According to the above configuration, the overcharge state and the over-temperature condition of the above is a parameter indicating the deterioration of the secondary battery, and use it we determine the presence or absence of deterioration of the secondary battery, it is determined that the degradation Then, the setting means sets the end voltage requested by the charging / discharging control means to the charger as a charging voltage, or lowers the charging resumption voltage when the charging / discharging control means performs pulse charging.

  Therefore, the secondary battery can be charged so as not to be overcharged, safety can be improved, and battery life can be extended by suppressing characteristic deterioration. In addition, overcharge can be prevented against a failure in which the output voltage on the charger side increases.

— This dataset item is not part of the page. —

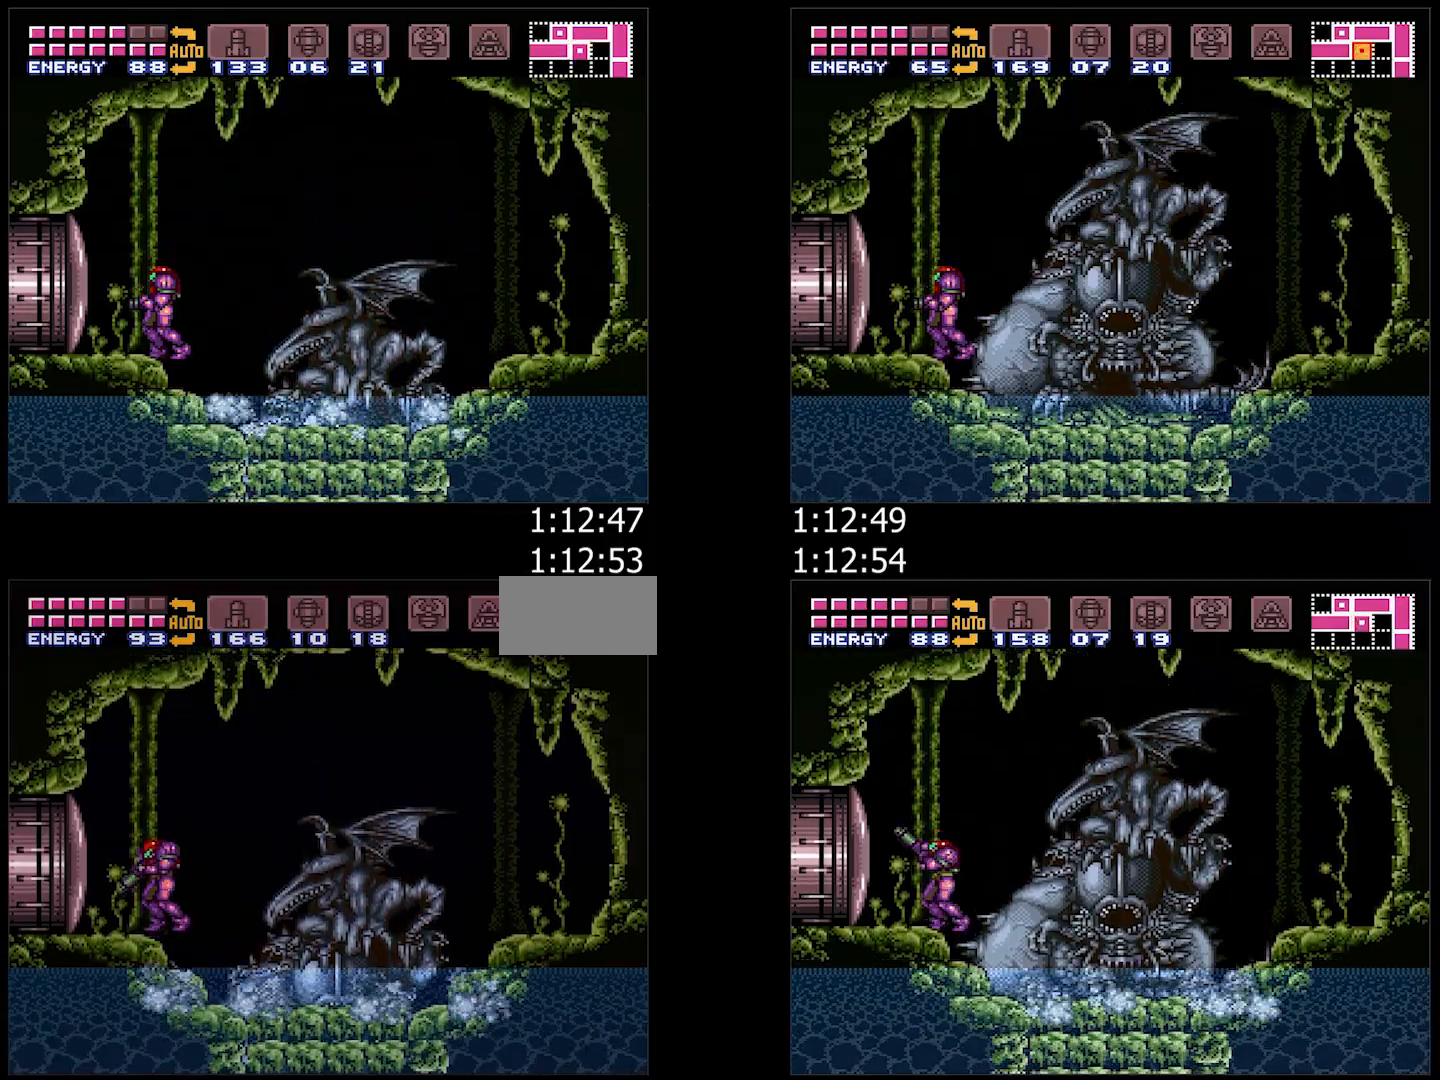
{"buttons": [], "events": [[467, "L1", "up"]]}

Furthermore, the battery pack of the present invention comprises a secondary battery and a charge / discharge control means, and the charge / discharge control means determines the cell voltage of the secondary battery in advance by the charge voltage and the charge current supplied from the charger. Constant current charging is performed to supply a constant charging current to the secondary battery so as to achieve a set end voltage. When the end voltage is reached, the charge current is turned off, and the cell voltage is stopped within a predetermined period. The charging current is turned on when a preset charging resumption voltage lower than the voltage is reached, and when the cell voltage does not drop to the charging resumption voltage within a predetermined period, it is determined that the battery is fully charged and pulse charging is performed to stop charging. in the battery pack as a voltage detecting means, a temperature sensor, and the voltage overcharge determination unit that determines whether the cell voltage detected is overcharged by the detection means, the temperature An over temperature determining section determines whether the temperature detected becomes over-temperature condition by a sensor, responsive to said overcharge determination unit and the over temperature determining portion of the determination results, the number of times and over temperatures overcharged A counter that counts the number of times each becomes, and in response to the count result of the counter, when either the number of times of overcharging or the number of times of overtemperature exceeds a predetermined threshold number of times, And a setting means for reducing the charge resumption voltage by a predetermined voltage and resetting both the number of overcharges and the number of overtemperatures in the counter .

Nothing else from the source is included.